The file photo shows refugees inside a truck.

A seven-year-old Afghan boy has saved the lives of 15 suffocating refugees trapped in a locked truck in Britain by sending a text message for help.

The boy, named Ahmed, used a cell phone given to him by British aid worker Inca Sorrell in France’s notorious Calais refugee camp to inform her that they were running out of oxygen inside the London-bound truck on Thursday morning.

Ahmed wrote in broken English, “I ned halp darivar no stap car no oksijan in the car no sagnal iam in the cantenar. Iam no jokan valla,” trying to say, “I need help. The driver won’t stop the car. No oxygen in the car. No signal. I’m in a container. I am not joking. I swear to God.”

Sorrell was participating in a conference in New York when she received the message.

“He told me that he was stuck in the back of the lorry and the driver wouldn’t stop, …and he had no way of getting out,” Sorrell said.

The photo shows Afghan boy’s text message requesting for help.

She, then, contacted her colleague in London, Tanya Freedman, who called the police. Security forces traced the phone, stopped the truck in Leicestershire in central England and took out all the people inside.

A police spokeswoman said 14 people were detained on suspicion of being illegal asylum seekers, adding that one man was arrested on suspicion of trafficking them into Britain, while “safeguarding measures were put in place for a child who was found in the truck.”

Reports say 4,946 refugees are living in the Calais camp, known as the Jungle due to the appalling living conditions of asylum seekers there.

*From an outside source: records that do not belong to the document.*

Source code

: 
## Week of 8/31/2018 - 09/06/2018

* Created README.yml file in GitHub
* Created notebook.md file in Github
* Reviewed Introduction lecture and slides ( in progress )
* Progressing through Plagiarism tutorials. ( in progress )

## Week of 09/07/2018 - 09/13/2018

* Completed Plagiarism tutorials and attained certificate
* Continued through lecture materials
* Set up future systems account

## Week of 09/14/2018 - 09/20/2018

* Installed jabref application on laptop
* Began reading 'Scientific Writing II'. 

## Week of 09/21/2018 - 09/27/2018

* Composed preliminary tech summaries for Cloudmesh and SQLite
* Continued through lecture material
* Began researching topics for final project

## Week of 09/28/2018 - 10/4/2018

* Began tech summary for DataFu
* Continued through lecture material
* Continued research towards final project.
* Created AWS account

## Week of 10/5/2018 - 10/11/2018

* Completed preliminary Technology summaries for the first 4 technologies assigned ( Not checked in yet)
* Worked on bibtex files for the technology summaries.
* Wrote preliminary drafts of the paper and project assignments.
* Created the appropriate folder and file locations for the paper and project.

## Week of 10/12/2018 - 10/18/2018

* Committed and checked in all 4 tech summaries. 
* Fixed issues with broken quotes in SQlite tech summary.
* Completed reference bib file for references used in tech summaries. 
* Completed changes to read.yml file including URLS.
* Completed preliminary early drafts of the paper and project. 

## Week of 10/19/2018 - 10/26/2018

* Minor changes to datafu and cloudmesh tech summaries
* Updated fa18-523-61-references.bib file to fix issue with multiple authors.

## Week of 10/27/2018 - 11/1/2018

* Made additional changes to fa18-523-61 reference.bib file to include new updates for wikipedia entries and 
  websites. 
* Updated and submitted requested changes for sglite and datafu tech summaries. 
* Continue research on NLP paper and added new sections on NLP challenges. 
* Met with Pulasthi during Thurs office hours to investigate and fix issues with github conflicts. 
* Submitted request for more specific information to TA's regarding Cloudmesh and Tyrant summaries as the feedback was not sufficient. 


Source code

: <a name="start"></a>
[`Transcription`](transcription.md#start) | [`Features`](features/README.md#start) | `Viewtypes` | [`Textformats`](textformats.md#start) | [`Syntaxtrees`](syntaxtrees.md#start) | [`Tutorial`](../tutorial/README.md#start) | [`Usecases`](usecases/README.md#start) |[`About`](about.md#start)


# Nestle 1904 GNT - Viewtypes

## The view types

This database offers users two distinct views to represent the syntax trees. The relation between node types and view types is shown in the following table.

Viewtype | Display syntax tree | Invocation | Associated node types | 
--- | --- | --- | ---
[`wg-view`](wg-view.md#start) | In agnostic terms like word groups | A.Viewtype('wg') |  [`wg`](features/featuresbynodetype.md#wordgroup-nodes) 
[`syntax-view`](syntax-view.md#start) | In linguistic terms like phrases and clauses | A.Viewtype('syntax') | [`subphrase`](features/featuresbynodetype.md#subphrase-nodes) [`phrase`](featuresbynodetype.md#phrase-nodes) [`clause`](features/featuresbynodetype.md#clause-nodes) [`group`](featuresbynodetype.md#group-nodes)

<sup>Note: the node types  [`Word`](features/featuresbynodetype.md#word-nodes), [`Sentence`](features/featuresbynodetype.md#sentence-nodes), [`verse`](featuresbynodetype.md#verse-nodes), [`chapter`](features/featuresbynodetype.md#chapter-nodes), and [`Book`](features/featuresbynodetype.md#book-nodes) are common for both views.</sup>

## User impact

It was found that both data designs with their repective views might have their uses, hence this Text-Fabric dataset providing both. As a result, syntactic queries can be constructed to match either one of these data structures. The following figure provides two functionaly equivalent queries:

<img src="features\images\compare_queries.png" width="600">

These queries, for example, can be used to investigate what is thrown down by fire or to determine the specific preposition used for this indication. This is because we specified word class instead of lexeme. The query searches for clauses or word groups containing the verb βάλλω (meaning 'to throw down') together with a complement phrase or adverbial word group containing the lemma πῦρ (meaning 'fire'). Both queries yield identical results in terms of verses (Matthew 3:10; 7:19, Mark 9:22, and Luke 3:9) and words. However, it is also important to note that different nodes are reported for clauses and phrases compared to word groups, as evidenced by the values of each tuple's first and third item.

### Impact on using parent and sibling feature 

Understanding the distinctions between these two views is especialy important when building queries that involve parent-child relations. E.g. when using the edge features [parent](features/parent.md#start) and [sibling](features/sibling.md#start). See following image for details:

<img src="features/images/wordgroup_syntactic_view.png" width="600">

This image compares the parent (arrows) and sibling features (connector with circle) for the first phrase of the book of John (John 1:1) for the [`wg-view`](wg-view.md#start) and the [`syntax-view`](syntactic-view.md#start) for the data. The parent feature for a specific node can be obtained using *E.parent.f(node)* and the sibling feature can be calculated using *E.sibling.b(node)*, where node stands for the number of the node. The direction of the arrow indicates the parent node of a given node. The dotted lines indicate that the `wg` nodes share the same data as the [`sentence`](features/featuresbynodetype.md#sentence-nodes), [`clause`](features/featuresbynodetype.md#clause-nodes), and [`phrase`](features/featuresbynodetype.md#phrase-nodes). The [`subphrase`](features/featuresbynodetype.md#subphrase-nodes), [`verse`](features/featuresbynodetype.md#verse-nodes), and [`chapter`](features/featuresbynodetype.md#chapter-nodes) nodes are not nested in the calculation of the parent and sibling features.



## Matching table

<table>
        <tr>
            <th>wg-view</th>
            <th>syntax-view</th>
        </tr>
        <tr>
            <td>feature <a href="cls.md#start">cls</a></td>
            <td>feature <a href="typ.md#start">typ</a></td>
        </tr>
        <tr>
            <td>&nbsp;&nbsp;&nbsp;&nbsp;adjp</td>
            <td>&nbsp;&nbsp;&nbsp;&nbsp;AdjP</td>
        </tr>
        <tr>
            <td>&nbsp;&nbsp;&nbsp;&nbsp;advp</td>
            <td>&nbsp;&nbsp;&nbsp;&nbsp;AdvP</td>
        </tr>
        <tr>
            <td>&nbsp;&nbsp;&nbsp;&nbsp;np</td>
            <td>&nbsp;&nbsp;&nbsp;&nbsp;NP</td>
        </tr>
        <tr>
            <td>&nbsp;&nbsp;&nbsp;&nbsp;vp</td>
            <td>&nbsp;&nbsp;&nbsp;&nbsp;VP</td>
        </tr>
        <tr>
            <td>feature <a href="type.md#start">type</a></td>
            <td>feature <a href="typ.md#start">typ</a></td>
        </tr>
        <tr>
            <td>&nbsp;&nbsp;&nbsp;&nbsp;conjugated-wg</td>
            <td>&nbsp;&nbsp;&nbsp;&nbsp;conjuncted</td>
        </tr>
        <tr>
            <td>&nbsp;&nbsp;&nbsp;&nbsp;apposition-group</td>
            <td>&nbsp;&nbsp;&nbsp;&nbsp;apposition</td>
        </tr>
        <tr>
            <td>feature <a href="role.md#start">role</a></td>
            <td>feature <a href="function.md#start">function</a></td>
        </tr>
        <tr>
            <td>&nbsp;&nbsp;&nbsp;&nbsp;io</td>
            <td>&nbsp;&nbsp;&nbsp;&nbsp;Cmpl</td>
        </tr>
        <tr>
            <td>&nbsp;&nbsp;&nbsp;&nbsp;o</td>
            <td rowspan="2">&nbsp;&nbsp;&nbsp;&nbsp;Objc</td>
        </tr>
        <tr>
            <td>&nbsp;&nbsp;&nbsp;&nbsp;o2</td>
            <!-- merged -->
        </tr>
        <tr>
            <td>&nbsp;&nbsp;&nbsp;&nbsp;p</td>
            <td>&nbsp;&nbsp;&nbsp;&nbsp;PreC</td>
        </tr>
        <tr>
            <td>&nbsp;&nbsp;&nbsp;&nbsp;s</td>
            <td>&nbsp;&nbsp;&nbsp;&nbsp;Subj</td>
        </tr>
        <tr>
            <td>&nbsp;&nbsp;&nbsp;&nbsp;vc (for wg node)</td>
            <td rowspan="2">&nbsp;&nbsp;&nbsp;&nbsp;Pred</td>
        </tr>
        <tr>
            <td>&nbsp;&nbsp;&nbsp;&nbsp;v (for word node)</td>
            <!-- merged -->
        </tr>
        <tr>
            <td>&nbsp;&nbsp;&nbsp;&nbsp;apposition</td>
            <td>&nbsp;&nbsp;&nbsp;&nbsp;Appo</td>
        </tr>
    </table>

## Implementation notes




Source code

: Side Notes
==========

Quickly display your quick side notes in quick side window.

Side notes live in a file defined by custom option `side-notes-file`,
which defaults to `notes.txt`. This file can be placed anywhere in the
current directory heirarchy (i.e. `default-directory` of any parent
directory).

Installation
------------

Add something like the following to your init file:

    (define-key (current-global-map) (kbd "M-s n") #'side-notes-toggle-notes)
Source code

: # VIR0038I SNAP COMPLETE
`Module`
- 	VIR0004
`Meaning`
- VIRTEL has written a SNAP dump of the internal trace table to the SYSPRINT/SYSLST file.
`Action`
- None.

Some 1,400 of those inside the camp reside in the shipping containers set up by the French government.

French officials started demolishing the southern part of Calais refugee camp at the end of February, and forcibly evicting thousands of people from the site using tear gas, rubber bullets and water cannon. The dismantling of the camp’s southern part ended on March 16.

Europe is facing an unprecedented influx of refugees who are fleeing conflict-ridden zones in Africa and the Middle East.

Many blame major European powers for the unprecedented exodus, saying their policies have led to a surge in terrorism and war in those regions, forcing more people to flee their homes.